Algebraic Properties of Generalized Graph Laplacians: Resistor Networks, Critical Groups, and Homological Algebra

TL;DR

This paper develops an algebraic framework unifying resistor networks, critical groups, and Laplacian eigenvalues using generalized graph Laplacians and homological algebra, providing new tools for analysis and simplification.

Contribution

It introduces a generalized critical group for graphs with boundary and relates it to homological algebra, offering new methods for analyzing graph Laplacians and resistor networks.

Findings

Defines a generalized critical group using homological algebra.

Provides an algorithm for simplifying computation of the critical group.

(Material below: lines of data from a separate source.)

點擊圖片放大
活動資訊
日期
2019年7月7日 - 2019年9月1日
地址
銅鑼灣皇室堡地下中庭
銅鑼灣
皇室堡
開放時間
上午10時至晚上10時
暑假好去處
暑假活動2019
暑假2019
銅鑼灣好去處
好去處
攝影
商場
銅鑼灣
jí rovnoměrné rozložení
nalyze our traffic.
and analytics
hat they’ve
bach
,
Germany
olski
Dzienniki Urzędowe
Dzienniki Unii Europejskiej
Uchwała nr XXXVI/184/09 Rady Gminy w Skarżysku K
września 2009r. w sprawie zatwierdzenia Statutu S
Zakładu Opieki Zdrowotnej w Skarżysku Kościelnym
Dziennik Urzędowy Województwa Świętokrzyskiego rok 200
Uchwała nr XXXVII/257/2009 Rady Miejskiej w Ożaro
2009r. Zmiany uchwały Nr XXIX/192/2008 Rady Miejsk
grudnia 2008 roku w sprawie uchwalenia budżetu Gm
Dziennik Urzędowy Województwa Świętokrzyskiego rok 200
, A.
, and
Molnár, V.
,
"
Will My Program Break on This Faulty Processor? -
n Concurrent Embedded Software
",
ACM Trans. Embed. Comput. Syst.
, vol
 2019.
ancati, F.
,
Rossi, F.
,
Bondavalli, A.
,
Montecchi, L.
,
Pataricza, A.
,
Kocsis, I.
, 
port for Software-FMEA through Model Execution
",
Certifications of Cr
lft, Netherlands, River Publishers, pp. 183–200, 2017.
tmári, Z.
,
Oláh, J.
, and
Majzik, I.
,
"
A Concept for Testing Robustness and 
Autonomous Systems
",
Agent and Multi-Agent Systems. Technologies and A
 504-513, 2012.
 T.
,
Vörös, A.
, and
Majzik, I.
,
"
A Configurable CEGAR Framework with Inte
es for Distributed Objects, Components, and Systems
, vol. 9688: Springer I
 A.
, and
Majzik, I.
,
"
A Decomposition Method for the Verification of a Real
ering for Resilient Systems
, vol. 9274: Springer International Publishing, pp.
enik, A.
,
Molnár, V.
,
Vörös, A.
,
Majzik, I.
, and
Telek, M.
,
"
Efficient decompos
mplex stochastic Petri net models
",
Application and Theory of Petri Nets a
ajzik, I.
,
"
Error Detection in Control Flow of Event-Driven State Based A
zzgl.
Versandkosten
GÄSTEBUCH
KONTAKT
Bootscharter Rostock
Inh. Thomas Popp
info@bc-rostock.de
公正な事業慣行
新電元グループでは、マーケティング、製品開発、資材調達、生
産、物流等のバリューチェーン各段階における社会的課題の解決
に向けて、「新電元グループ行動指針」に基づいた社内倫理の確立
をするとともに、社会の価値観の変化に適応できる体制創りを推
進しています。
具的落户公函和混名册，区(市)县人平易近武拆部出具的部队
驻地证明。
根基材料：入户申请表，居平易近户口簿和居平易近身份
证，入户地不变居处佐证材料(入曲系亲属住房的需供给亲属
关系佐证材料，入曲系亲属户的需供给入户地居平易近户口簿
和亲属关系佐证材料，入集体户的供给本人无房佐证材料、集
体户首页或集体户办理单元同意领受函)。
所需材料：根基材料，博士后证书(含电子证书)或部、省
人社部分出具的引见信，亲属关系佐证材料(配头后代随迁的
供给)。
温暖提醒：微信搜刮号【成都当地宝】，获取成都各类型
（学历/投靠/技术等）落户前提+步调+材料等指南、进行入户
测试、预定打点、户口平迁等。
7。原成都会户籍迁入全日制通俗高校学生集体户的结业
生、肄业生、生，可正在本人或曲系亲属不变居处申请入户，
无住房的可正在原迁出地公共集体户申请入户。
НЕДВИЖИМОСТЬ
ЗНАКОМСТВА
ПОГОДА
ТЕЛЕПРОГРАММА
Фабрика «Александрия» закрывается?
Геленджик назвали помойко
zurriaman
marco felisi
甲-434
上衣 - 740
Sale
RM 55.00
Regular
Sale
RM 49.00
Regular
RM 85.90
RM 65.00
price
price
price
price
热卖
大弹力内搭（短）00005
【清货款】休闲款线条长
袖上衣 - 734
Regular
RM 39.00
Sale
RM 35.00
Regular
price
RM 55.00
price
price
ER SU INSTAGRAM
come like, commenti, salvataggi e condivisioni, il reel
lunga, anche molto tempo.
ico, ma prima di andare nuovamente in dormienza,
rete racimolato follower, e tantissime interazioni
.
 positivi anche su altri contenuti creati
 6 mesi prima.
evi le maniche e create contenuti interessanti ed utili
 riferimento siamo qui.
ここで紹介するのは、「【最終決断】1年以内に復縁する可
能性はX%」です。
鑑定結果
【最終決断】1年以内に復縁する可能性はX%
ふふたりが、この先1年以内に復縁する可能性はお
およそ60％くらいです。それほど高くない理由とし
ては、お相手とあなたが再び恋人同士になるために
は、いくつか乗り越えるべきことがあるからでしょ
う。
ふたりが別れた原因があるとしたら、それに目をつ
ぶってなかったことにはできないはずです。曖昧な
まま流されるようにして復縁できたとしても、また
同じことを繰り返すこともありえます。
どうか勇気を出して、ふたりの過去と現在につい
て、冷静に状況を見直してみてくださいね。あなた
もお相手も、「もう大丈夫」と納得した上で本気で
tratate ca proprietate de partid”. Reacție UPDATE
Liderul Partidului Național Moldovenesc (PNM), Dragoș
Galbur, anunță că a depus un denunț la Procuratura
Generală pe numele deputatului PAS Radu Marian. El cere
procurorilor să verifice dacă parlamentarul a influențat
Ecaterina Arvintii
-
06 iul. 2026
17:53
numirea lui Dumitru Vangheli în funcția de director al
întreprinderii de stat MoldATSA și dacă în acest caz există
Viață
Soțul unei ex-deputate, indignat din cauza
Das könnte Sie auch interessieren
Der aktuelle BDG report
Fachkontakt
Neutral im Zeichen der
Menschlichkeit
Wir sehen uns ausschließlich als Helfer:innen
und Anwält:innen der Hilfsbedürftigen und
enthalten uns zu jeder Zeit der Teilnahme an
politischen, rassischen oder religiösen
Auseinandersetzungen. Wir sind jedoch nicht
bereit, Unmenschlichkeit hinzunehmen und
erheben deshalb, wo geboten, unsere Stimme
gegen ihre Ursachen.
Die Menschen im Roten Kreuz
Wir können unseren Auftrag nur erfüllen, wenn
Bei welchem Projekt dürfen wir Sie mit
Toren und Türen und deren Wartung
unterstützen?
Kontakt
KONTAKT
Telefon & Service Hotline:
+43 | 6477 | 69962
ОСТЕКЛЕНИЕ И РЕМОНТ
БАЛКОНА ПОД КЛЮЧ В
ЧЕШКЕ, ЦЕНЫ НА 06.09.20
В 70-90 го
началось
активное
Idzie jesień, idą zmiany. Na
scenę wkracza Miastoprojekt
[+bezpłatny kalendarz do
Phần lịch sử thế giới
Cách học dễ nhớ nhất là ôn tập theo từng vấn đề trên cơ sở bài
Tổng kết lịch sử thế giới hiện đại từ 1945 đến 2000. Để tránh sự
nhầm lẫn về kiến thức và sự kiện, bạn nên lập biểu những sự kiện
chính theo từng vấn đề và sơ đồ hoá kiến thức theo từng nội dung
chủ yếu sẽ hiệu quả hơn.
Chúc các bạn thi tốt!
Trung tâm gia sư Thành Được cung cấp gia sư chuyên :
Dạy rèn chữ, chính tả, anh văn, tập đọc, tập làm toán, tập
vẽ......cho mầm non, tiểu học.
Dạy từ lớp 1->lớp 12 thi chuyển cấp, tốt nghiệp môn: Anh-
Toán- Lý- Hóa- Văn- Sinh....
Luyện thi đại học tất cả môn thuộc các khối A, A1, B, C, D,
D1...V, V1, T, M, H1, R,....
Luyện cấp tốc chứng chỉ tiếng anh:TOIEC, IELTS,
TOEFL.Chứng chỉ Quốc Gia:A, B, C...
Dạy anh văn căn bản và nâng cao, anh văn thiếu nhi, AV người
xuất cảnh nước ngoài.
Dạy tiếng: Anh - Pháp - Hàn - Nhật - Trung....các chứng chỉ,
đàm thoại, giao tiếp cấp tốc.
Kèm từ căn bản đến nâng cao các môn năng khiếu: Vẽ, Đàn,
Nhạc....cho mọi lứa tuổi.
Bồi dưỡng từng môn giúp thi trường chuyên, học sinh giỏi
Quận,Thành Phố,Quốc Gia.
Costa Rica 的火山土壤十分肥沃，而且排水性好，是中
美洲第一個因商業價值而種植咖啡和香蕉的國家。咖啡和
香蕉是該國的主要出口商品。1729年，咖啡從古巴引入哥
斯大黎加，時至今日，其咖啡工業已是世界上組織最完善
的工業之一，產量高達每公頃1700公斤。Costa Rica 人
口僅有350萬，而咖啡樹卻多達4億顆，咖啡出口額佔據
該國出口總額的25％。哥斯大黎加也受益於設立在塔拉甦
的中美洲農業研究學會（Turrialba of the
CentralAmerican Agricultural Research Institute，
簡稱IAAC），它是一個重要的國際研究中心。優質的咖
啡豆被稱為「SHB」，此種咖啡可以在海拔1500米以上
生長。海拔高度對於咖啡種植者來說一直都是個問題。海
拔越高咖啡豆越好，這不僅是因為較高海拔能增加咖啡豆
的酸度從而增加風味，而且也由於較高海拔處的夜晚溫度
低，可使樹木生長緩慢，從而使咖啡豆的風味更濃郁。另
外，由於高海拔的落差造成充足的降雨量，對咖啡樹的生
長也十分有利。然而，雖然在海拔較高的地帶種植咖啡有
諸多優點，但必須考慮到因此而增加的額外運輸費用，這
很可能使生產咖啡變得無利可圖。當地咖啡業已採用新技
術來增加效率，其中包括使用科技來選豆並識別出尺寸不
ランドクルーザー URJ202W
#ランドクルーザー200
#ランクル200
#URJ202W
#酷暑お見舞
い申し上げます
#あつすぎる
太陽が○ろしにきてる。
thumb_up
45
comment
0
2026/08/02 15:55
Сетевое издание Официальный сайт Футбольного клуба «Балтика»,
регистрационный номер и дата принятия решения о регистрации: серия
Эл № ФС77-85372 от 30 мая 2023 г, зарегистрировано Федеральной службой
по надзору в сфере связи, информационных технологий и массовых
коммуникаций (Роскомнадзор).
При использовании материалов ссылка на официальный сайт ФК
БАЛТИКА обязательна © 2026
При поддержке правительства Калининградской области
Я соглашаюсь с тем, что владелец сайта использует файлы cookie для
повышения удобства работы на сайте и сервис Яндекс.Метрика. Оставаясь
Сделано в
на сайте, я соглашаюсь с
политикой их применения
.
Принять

Characterizes graphs that can be completely layer-stripped and bounds eigenvalue multiplicities.

Abstract

We propose an algebraic framework for generalized graph Laplacians which unifies the study of resistor networks, the critical group, and the eigenvalues of the Laplacian and adjacency matrices. Given a graph with boundary $G$ together with a generalized Laplacian $L$ with entries in a commutative ring $R$, we define a generalized critical group $\Upsilon_R(G,L)$. We relate $\Upsilon_R(G,L)$ to spaces of harmonic functions on the network using the Hom, Tor, and Ext functors of homological algebra. We study how these algebraic objects transform under combinatorial operations on the network $(G,L)$, including harmonic morphisms, layer-stripping, duality, and symmetry. In particular, we use layer-stripping operations from the theory of resistor networks to systematize discrete harmonic continuation. This leads to an algebraic characterization of the graphs with boundary that can be completely layer-stripped, an algorithm for simplifying computation of $\Upsilon_R(G,L)$, and upper bounds for the number of invariant factors in the critical group and the multiplicity of Laplacian eigenvalues in terms of geometric quantities.